PROVIDED ENTRIES ->

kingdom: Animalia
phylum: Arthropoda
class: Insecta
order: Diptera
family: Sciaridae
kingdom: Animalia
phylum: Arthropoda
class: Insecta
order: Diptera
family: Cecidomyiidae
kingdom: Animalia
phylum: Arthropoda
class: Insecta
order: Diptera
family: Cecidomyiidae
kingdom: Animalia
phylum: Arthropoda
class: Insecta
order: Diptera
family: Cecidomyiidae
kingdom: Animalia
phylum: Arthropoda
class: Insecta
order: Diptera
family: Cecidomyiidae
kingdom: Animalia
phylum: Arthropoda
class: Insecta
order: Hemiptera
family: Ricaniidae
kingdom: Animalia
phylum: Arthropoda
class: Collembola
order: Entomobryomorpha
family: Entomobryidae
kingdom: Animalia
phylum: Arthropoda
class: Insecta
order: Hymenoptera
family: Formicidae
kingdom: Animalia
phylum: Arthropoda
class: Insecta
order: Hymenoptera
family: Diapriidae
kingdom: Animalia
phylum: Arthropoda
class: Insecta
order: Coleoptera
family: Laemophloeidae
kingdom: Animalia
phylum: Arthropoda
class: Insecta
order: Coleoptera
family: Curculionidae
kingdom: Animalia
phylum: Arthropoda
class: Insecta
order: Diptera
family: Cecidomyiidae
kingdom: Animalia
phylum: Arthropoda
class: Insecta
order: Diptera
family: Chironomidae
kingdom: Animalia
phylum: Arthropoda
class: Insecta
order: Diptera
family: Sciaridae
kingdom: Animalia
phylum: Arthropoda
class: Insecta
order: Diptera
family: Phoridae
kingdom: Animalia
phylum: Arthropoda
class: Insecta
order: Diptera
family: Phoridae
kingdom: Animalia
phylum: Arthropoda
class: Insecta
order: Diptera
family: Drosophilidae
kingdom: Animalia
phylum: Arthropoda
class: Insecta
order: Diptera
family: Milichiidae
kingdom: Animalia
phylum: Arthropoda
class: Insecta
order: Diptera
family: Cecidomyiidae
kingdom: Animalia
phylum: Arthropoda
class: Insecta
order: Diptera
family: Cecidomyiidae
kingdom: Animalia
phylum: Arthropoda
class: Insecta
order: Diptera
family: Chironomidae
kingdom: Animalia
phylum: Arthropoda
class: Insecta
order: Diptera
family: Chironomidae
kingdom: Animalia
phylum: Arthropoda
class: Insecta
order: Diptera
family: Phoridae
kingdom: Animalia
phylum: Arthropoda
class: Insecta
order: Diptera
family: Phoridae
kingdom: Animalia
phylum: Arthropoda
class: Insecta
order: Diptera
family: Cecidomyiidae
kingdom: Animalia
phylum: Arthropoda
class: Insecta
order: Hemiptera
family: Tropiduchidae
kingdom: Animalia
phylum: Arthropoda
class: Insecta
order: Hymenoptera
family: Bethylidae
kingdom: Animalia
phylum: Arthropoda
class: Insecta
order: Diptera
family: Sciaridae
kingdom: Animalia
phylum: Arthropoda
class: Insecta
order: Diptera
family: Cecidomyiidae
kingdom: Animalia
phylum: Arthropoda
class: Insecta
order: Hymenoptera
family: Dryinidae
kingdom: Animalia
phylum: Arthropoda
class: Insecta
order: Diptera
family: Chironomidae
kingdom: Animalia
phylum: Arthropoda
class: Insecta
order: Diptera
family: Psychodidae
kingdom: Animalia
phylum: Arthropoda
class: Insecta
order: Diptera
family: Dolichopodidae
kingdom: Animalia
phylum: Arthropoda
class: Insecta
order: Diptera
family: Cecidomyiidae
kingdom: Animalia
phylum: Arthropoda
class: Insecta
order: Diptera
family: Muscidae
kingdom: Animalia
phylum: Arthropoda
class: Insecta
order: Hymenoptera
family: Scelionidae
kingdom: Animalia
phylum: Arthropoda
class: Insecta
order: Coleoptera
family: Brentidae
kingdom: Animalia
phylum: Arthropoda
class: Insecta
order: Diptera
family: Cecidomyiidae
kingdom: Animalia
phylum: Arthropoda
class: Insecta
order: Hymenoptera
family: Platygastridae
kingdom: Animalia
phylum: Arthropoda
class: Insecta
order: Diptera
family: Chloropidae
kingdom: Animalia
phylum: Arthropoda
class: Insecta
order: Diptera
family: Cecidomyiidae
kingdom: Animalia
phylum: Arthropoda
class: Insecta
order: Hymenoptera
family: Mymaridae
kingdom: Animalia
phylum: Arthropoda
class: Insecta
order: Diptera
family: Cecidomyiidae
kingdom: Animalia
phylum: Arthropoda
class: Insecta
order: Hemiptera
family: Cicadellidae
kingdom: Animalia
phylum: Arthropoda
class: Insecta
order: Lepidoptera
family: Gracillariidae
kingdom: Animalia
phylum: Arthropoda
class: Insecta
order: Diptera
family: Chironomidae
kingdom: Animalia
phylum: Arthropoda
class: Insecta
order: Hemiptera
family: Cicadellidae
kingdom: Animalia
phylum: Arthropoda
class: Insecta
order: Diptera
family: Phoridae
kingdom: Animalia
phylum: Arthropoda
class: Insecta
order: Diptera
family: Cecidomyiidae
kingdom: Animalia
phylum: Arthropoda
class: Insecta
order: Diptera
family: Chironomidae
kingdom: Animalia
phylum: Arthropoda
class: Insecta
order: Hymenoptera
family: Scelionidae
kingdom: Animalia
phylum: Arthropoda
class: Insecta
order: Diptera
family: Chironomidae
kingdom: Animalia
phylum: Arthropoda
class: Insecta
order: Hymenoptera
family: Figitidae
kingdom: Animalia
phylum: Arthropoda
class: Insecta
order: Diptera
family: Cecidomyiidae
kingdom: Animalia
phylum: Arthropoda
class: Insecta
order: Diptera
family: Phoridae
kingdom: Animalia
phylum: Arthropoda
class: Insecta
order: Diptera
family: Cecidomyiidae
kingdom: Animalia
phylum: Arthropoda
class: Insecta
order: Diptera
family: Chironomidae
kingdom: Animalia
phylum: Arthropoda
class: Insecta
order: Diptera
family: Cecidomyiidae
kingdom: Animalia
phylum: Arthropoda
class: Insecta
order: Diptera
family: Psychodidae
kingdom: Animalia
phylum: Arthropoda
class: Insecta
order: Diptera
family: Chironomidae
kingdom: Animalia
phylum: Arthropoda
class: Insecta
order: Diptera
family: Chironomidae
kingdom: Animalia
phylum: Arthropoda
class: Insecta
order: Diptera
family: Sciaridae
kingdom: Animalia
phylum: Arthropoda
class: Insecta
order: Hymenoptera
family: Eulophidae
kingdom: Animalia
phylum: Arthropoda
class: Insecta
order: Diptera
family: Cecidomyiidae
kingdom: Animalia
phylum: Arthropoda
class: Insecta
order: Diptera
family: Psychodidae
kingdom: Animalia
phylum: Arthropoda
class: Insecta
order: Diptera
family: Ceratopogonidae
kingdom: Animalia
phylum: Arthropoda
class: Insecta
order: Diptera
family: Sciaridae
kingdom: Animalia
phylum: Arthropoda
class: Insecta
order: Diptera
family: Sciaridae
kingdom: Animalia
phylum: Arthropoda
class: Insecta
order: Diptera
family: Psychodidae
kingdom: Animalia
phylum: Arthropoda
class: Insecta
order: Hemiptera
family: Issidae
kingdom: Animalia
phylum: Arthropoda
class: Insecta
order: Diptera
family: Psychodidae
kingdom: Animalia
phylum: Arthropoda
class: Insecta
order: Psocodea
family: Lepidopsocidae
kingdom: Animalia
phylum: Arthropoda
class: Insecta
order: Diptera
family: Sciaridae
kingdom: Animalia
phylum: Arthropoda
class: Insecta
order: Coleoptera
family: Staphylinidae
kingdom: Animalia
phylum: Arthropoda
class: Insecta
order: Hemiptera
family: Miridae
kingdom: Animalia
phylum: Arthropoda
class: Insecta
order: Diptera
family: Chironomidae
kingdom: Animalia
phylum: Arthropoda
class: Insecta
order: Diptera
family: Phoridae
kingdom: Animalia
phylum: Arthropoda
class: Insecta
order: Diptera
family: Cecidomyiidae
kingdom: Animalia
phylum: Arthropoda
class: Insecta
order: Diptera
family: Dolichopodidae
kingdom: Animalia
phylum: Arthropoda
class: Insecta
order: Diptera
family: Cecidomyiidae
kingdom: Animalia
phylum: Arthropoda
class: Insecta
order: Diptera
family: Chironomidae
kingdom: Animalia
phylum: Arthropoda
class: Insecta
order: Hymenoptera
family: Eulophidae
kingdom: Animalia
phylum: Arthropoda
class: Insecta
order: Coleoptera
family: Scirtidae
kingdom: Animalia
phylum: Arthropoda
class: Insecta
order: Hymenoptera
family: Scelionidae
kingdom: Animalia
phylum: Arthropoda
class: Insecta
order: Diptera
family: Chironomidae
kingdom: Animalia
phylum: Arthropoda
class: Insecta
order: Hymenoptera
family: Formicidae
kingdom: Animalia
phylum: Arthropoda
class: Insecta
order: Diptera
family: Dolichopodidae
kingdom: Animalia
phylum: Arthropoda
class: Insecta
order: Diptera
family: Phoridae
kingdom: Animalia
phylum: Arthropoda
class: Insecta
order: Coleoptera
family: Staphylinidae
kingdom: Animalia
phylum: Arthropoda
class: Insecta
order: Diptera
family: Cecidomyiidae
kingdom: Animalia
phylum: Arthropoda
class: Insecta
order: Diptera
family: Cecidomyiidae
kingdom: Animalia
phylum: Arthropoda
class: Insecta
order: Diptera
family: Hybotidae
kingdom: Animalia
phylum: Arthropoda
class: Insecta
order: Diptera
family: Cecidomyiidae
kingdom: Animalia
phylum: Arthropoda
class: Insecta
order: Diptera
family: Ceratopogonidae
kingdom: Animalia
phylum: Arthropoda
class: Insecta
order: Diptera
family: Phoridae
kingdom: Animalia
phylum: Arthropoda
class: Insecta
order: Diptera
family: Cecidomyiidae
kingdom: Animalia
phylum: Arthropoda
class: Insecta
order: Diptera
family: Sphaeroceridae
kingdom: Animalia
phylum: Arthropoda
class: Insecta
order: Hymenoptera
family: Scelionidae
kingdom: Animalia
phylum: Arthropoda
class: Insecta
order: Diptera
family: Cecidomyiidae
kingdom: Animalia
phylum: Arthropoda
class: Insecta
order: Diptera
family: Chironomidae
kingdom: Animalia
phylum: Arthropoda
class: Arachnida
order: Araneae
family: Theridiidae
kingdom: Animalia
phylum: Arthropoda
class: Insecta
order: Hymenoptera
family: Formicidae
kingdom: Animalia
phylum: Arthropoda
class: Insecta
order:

REQUIRED TASK -> Copy out, without any changes, everything from the line containing "order: Araneae" down to the last line of the items above.

SOLUTION TO THE PROBLEM ->
order: Araneae
family: Theridiidae
kingdom: Animalia
phylum: Arthropoda
class: Insecta
order: Hymenoptera
family: Formicidae
kingdom: Animalia
phylum: Arthropoda
class: Insecta
order:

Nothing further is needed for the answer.